The amount of confidence in assertions about attribution in the computer security industry is rarely backed up by evidence at the level sufficient to withstand a criminal trial (that being “beyond a reasonable doubt”). When private sector analysts say, “I believe, beyond a reasonable doubt,” they are actually making an assertion of their own belief. It could be accurate to say, “A preponderance of the evidence suggests,” but “beyond a reasonable doubt” is something judged in the adversarial process of a court of law, with a strenuous defense that puts the burden of proof on the prosecution.

That term does not (and should not) apply to the court of public opinion, or a Twitter feed. If these timestamps are to be accepted as evidence, it is just as reasonable to ask other questions. How could anyone reasonably judge the confidence in either assertion that (a) this intrusion and dump was calculated to influence the results of the U.S. election vs. (b) the dump was a response to a public effort by a private sector entity to “raise the cost” of an intrusion through naming and shaming? The answer to (b) is completely germane if an argument is then put forward that the dump was an act of war that demands a government response.

In his Ars Technica editorial, Aitel said the intrusion into the DNC system, and subsequent data dump via Wikileaks, “meets the definition of an act of  cyberwar, and the U.S. government should respond as such.” Aitel does not cite any accepted definition of “cyber war,” simply asserting that the definition is met.

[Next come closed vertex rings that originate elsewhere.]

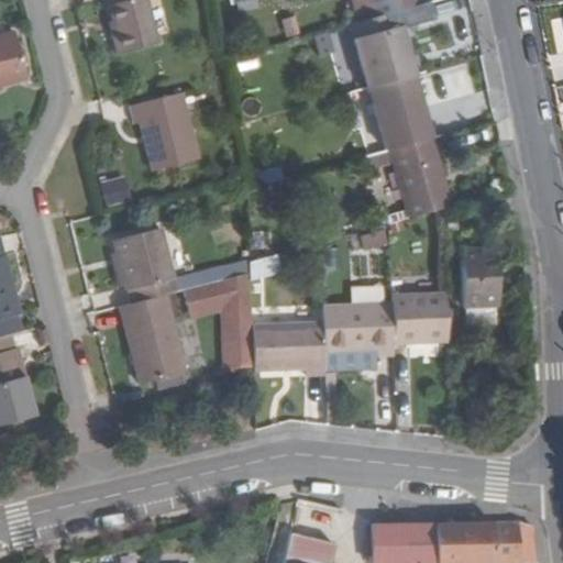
[(145,0),(107,0),(112,21),(114,31),(110,31),(116,54),(156,44),(145,0)]
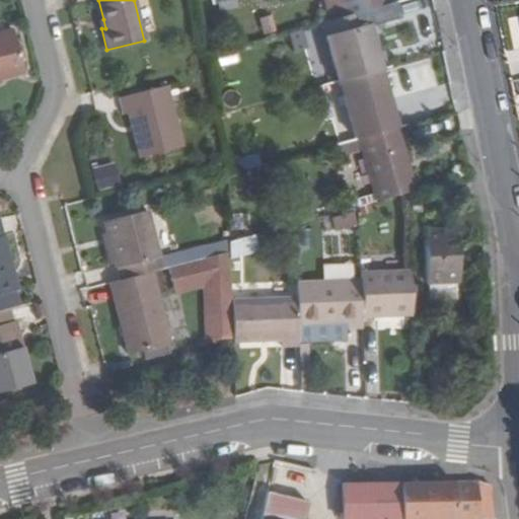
[(217,0),(219,12),(238,9),(237,0),(217,0)]
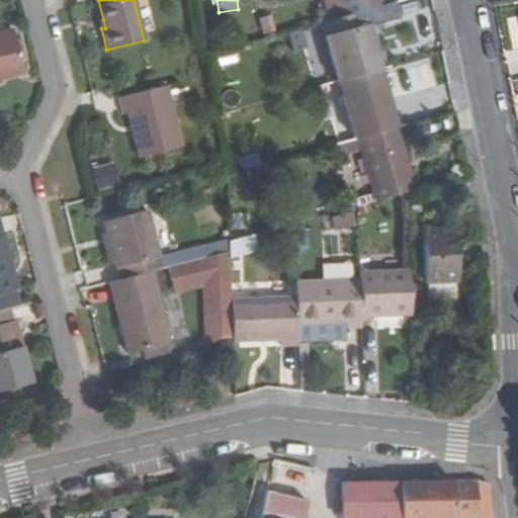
[(383,0),(341,0),(345,15),(361,10),(385,4),(383,0)]
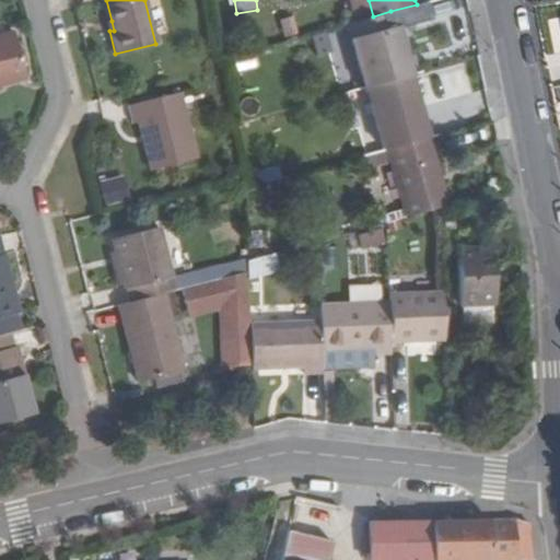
[(373,16),(348,23),(364,88),(366,86),(411,73),(398,25),(395,26),(391,11),(373,16)]
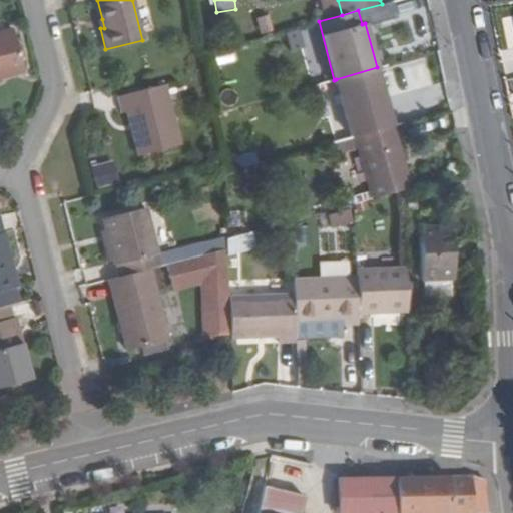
[(291,47),(317,41),(314,28),(288,33),(291,47)]
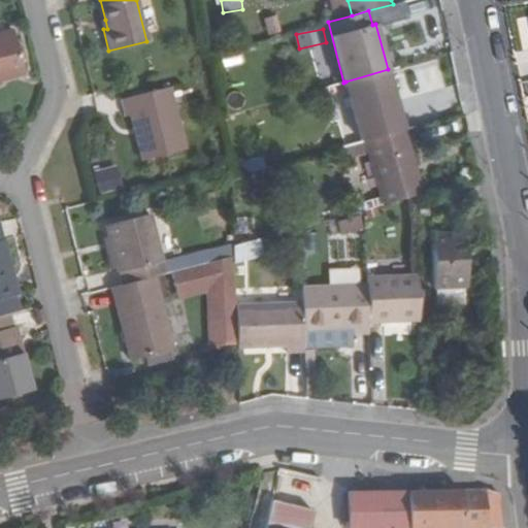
[(12,30),(0,32),(0,79),(24,73),(12,30)]
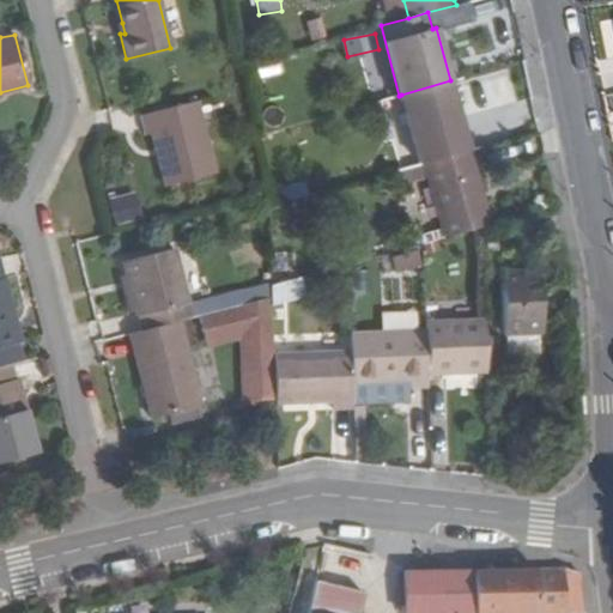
[(254,62),(258,79),(283,74),(280,58),(254,62)]
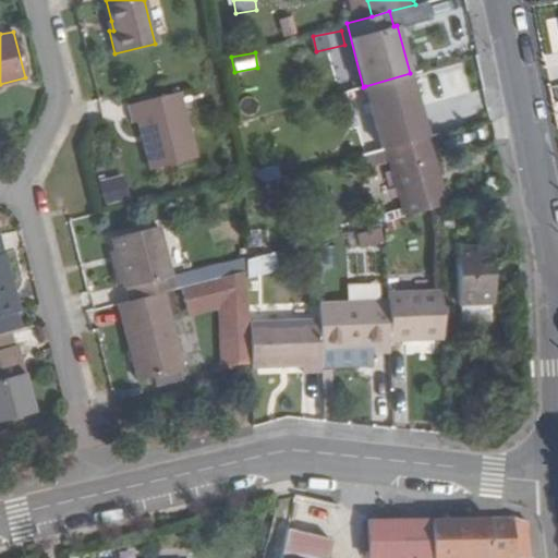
[(352,55),(337,57),(340,79),(355,76),(352,55)]
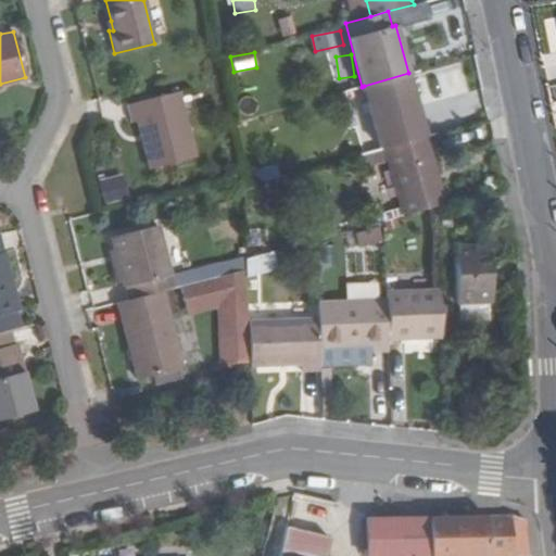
[(408,73),(364,86),(380,149),(383,148),(425,136),(408,73)]
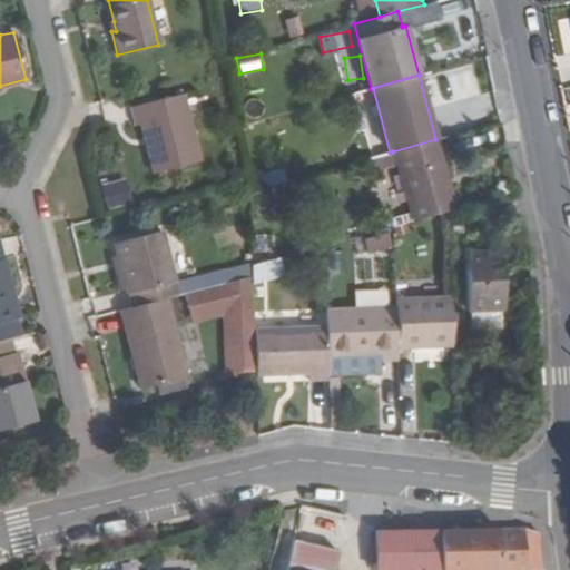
[(136,125),(139,124),(154,172),(200,160),(183,95),(130,108),(136,125)]
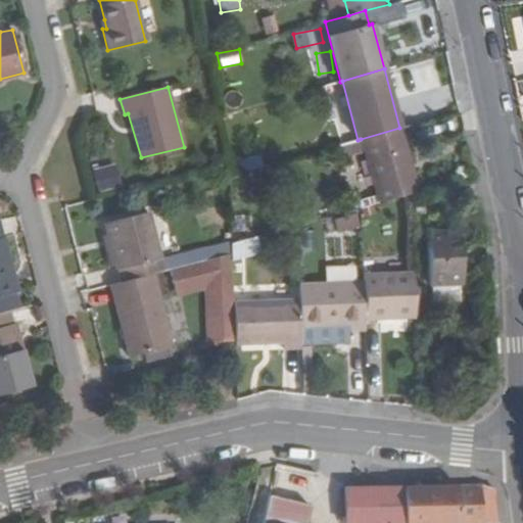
[(399,128),(361,139),(378,202),(410,194),(418,192),(399,128)]
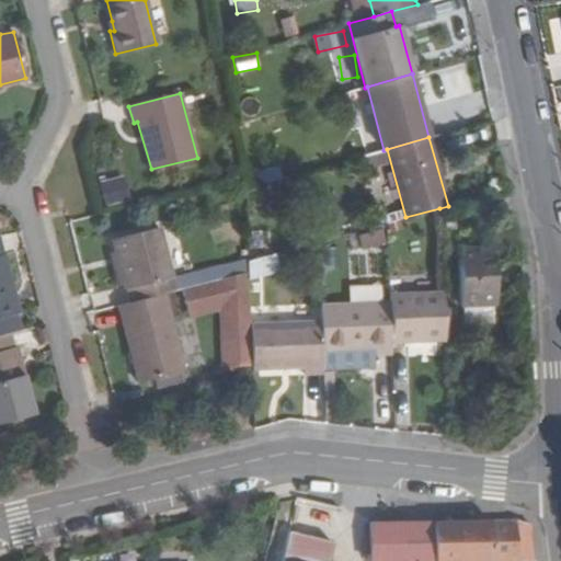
[(122,178),(101,183),(105,204),(126,198),(122,178)]
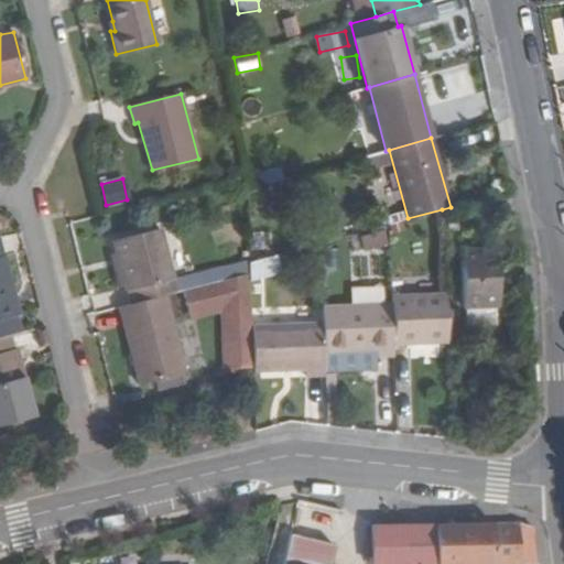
[(162,228),(111,242),(129,304),(165,294),(177,291),(173,270),(162,228)]
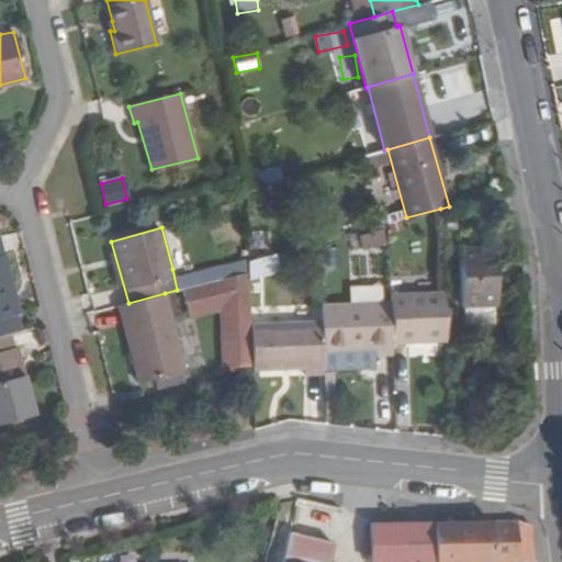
[(363,249),(388,243),(383,227),(359,234),(363,249)]
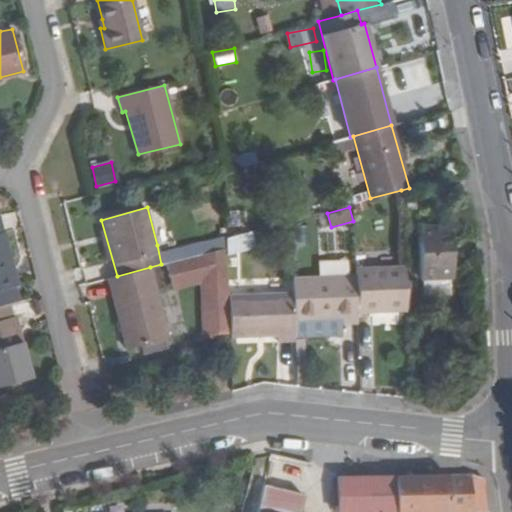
[(452,278),(449,225),(418,227),(419,280),(452,278)]
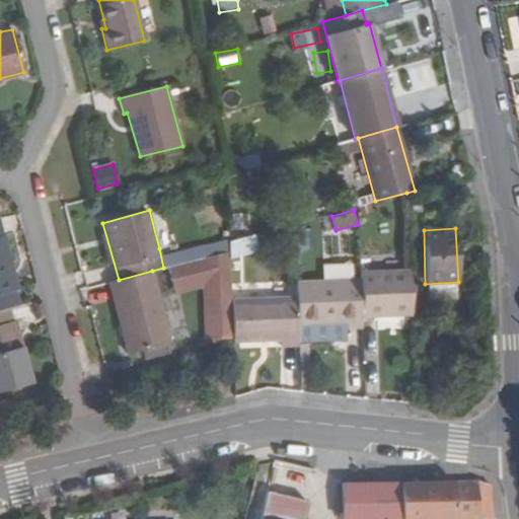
[(229,232),(216,234),(217,254),(230,250),(229,240),(229,232)]
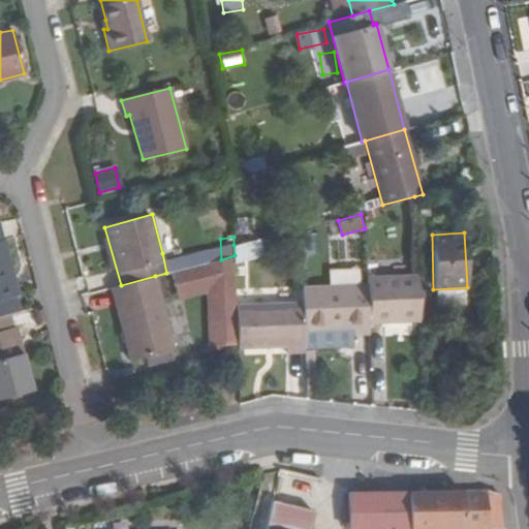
[(239,261),(266,253),(260,238),(235,245),(239,261)]
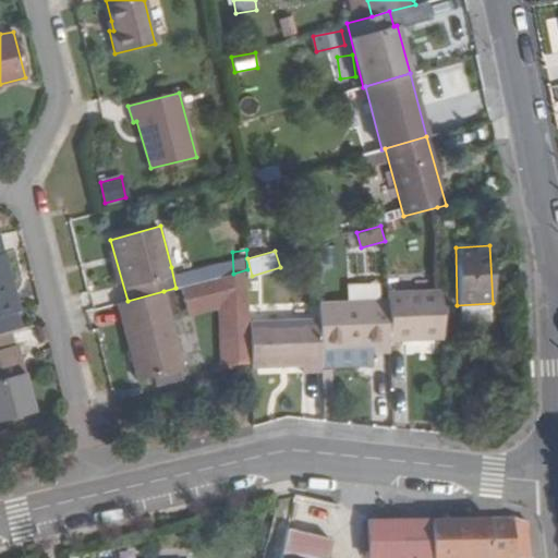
[(171,267),(176,288),(233,274),(232,252),(171,267)]
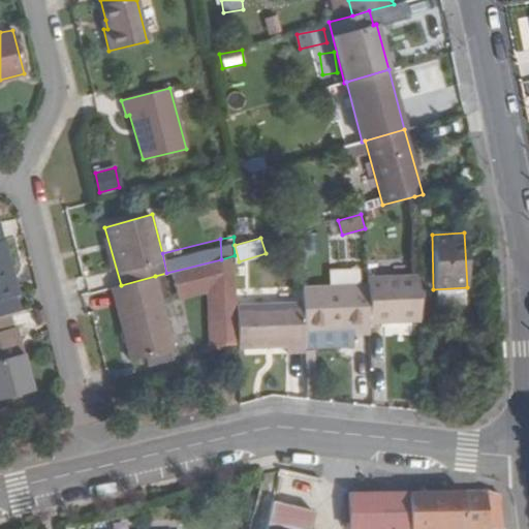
[(0,315),(10,313),(13,313),(10,297),(19,294),(4,240),(0,240),(0,315)]
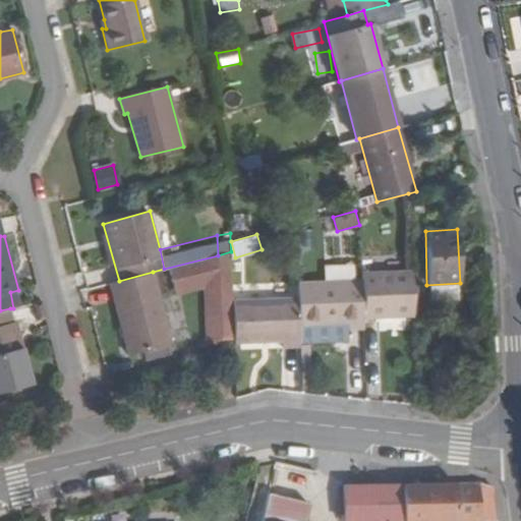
[(128,354),(171,343),(153,272),(119,281),(110,284),(128,354)]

Given his definitions of “cyber weapon” and “cyber war” that he has expressed to date (which we disagree with), we find this editorial a bit hyperbolic.

Aitel writes, “People in the policy area often consider ‘cyberwar’ actions limited to things that causes physical harm or casualties, or things that can replace a 500-pound bomb. But if you cannot manage your people, or protect the American economy, or elect a new President, you have lost a war.”

This statement implies he understands the discrepancy between a battleground and a political arena and suggests if an outside sovereign can influence politics, it is the same as a battleground or that losing political influence is equivalent to losing a war whether or not a war has been fought.